* **SELECTED EXTRACT**

-=-=-

Please suggest ..do i need to have some fat on to bulk up or i can include some intense cardio to my workout.?


----------



## Dr.G (Apr 13, 2013)

ansh05 sorry man but  i have to be cruel by saying : stop the excuses, your marriage is not the reason why you let yourself go.....you are ONLY 30 you are still a kid and there no excuses. somehow you just lost your motivation and you need to get it back.  i am 52 and workout better than ever.
what you need to do is:
1- stop complaining and looking for shortcuts, you are the only one who can help yourself.
2- put down a 5 days workout schedule and stick with it
3- concentrate on loosing weight by proper dieting and avoiding all kinds of shortcuts like steroids and other stimulants because they will only make you fall back even harder.

-=-=-

* **LISTING**
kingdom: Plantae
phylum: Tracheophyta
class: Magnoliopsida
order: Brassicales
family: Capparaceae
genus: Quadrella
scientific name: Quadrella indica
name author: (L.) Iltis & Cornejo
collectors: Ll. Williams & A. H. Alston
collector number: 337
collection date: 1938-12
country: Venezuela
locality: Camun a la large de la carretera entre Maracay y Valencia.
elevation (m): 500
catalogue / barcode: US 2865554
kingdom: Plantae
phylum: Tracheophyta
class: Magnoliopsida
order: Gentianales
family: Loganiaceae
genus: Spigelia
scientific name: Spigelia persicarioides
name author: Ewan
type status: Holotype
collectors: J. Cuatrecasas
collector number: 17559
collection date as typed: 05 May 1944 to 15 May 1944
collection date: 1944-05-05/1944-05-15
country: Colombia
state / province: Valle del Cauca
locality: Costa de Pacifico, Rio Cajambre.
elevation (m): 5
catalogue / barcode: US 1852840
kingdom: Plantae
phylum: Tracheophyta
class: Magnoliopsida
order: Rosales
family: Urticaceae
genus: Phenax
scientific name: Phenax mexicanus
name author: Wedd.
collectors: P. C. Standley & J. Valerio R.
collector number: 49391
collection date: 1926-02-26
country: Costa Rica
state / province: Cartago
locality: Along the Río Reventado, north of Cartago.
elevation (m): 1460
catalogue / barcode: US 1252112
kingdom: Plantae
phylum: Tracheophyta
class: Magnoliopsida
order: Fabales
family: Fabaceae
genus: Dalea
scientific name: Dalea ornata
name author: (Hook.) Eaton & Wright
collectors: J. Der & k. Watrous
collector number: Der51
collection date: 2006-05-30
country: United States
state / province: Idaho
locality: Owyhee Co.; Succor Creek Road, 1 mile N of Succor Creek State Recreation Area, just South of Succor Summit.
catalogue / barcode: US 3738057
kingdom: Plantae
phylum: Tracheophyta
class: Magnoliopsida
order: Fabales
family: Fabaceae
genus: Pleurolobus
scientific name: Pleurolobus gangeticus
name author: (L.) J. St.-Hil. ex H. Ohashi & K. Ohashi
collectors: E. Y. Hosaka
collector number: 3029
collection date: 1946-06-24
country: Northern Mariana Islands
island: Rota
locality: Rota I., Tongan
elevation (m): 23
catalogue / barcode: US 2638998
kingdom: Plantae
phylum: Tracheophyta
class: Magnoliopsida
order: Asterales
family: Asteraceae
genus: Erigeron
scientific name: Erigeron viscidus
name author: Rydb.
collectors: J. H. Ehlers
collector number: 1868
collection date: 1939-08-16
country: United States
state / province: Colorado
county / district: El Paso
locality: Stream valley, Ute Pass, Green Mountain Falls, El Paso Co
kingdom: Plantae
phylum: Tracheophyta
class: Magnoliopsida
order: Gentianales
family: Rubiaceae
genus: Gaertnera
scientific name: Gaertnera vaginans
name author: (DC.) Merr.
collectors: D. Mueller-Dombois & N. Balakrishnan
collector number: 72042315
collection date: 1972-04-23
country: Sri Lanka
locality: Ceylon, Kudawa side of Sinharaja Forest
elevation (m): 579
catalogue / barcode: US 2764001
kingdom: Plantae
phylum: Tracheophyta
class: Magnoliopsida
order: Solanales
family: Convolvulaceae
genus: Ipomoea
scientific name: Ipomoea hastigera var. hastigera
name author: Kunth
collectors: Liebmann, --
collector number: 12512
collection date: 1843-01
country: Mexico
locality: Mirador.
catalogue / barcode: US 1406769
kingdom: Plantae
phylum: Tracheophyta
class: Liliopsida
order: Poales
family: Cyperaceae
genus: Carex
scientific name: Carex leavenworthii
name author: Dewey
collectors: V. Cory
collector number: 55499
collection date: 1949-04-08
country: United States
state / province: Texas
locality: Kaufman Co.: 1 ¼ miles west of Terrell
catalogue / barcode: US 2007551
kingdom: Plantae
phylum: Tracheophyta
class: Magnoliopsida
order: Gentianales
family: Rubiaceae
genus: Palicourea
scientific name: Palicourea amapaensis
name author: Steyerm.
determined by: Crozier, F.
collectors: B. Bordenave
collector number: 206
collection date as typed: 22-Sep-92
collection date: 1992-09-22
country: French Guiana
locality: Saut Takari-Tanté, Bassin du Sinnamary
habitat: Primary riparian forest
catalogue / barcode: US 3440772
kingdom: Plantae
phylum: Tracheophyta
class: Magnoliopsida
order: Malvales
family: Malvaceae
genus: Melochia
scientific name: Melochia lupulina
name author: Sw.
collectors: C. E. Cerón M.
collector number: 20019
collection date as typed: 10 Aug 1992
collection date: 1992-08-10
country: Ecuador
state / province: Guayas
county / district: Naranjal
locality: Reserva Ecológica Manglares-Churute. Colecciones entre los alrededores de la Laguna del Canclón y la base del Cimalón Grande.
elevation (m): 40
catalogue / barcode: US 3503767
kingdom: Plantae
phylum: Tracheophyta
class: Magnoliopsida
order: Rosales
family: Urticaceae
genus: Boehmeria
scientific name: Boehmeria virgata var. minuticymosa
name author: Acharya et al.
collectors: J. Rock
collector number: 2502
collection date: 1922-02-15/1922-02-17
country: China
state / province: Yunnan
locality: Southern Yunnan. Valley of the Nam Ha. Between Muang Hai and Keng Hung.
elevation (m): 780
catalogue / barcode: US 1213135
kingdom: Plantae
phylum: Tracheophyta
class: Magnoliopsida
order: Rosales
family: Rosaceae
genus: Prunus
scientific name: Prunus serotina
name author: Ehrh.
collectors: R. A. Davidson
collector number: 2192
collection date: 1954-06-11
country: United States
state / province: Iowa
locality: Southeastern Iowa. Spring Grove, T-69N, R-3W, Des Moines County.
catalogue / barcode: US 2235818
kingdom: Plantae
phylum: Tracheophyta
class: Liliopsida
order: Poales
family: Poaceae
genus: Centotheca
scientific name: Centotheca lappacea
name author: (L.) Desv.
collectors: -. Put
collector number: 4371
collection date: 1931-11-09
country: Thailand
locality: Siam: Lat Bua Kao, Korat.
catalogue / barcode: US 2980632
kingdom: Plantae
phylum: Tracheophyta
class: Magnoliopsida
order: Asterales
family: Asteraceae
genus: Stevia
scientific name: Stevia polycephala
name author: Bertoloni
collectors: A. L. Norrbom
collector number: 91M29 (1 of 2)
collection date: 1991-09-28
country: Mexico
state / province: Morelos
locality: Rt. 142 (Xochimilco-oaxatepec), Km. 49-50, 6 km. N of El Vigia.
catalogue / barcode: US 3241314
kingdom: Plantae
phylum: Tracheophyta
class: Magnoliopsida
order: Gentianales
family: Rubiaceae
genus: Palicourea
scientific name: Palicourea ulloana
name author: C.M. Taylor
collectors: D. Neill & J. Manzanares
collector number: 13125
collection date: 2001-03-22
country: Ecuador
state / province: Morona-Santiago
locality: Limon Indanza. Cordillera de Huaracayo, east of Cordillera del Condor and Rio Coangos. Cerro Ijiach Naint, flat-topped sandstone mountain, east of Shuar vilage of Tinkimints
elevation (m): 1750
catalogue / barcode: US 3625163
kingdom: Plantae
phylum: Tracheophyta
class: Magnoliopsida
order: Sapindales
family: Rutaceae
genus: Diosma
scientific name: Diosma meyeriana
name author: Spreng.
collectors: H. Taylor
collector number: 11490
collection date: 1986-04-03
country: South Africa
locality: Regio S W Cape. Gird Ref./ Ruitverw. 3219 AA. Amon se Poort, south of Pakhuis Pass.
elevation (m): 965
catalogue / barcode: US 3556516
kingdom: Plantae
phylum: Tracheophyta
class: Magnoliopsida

-=-=-

* **PARTS OF THE EXERCISE**
a – List the numbered steps that Dr.G gives in the workout forum thread.
b – Extend the workout forum thread, picking up right after its last line.
The entries are material of their own, apart from the workout forum thread.

* **OUTPUTS**
a –
1. Stop complaining and looking for shortcuts; you are the only one who can help yourself.
2. Put down a 5 days workout schedule and stick with it.
3. Concentrate on loosing weight by proper dieting and avoiding all kinds of shortcuts like steroids and other stimulants because they will only make you fall back even harder.

b –
i suggest your workout to be:
-one day 45 minutes cardio and 5 minutes abs
-the next day full body workout with weights as follows: 6 sets chest then 5 minutes cardio, then 6 sets back then 5 minutes cardio, then 4 sets shoulders and 4 sets triceps then 5 minutes cardio, then 4 sets biceps. leave the legs alone you are working them enough with all that cardio.
workout 5 -6 days a week alternating between the 45 mns cardio and the full body workout...stay like that for 2 months and and see if you are losing weight see how it goes . when you have lost about 15 lbs you can change and start some split routine etc....


----------



## longworthb (Apr 15, 2013)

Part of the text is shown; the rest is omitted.